Exercise objective: In the entries below, which lines run from the one containing "napkin ring: present" to the one containing "backpack: present [465,217,530,283]"? Copy exactly those lines, ends included, and no others.

Record excerpts:
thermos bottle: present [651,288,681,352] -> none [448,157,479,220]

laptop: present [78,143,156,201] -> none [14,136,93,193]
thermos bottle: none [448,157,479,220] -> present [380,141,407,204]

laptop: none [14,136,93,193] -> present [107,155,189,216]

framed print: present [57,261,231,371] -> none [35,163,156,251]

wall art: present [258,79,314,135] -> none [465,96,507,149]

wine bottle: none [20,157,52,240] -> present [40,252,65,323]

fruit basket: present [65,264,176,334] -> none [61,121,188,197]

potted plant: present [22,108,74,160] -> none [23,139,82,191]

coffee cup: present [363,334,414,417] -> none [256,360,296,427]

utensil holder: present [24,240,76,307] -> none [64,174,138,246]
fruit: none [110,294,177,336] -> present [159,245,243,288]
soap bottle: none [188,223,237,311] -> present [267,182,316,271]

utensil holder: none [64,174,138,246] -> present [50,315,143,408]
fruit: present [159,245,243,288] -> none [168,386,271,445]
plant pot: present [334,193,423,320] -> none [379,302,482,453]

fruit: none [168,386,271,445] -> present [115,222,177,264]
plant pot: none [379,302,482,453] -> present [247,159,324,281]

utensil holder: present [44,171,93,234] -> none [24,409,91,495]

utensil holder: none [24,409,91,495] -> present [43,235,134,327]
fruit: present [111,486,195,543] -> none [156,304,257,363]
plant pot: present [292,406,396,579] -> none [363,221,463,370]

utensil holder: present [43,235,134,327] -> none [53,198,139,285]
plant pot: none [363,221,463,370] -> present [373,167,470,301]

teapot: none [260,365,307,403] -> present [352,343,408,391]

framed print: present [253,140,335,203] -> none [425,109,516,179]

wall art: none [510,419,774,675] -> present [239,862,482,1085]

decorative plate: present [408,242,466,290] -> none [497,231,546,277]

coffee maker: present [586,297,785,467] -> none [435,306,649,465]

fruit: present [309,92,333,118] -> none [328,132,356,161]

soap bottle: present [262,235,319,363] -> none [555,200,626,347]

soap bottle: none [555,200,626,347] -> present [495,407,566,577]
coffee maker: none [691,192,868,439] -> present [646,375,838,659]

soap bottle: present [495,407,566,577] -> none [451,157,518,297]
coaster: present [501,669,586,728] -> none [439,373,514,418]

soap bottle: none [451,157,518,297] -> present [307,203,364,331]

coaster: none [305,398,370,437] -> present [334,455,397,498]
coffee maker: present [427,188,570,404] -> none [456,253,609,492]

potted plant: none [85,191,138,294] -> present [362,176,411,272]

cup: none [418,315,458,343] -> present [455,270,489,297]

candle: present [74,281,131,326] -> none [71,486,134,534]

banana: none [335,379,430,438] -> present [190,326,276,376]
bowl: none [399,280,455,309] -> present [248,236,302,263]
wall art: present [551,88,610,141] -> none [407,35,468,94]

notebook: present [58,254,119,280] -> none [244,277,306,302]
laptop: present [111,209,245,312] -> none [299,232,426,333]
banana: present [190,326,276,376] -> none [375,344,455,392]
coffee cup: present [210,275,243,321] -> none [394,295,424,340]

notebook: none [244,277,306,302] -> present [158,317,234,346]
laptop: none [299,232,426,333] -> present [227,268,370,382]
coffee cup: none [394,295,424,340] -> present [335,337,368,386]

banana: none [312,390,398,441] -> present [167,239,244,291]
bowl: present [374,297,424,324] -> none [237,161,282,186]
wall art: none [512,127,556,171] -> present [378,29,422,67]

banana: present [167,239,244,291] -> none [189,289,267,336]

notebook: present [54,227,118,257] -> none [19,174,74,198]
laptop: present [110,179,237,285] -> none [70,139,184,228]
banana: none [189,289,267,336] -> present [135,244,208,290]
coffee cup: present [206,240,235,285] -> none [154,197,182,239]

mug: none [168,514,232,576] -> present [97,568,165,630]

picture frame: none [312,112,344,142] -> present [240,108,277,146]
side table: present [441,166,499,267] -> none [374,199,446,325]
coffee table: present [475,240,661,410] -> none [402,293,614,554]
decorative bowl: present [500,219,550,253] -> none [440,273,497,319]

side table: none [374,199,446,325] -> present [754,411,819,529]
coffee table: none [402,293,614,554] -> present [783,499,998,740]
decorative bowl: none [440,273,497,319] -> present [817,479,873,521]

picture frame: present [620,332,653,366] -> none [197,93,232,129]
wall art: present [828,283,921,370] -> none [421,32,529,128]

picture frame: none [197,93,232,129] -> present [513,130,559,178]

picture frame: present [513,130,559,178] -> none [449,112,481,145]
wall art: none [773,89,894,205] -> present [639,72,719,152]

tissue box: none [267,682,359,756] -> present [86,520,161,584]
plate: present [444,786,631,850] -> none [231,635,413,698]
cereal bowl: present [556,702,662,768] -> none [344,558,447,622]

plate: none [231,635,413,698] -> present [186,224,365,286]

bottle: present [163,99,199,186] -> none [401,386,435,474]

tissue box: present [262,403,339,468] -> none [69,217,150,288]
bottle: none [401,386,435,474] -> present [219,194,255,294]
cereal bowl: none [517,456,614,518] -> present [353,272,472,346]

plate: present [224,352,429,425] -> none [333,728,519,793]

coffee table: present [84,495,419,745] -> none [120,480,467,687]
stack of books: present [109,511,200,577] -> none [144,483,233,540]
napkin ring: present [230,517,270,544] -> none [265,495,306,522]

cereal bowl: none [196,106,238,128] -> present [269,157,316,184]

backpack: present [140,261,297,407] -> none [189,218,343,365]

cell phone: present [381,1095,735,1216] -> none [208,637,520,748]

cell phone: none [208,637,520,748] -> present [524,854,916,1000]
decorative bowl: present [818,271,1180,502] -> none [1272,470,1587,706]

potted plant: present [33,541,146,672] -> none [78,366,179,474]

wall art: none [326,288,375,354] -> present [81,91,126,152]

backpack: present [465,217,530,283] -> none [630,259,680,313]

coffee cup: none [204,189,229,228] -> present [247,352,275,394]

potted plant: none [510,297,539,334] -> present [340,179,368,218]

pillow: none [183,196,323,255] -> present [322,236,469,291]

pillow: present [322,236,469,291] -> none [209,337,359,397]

Answer to this task:
napkin ring: present [230,517,270,544] -> none [265,495,306,522]

cereal bowl: none [196,106,238,128] -> present [269,157,316,184]

backpack: present [140,261,297,407] -> none [189,218,343,365]

cell phone: present [381,1095,735,1216] -> none [208,637,520,748]

cell phone: none [208,637,520,748] -> present [524,854,916,1000]
decorative bowl: present [818,271,1180,502] -> none [1272,470,1587,706]

potted plant: present [33,541,146,672] -> none [78,366,179,474]

wall art: none [326,288,375,354] -> present [81,91,126,152]

backpack: present [465,217,530,283] -> none [630,259,680,313]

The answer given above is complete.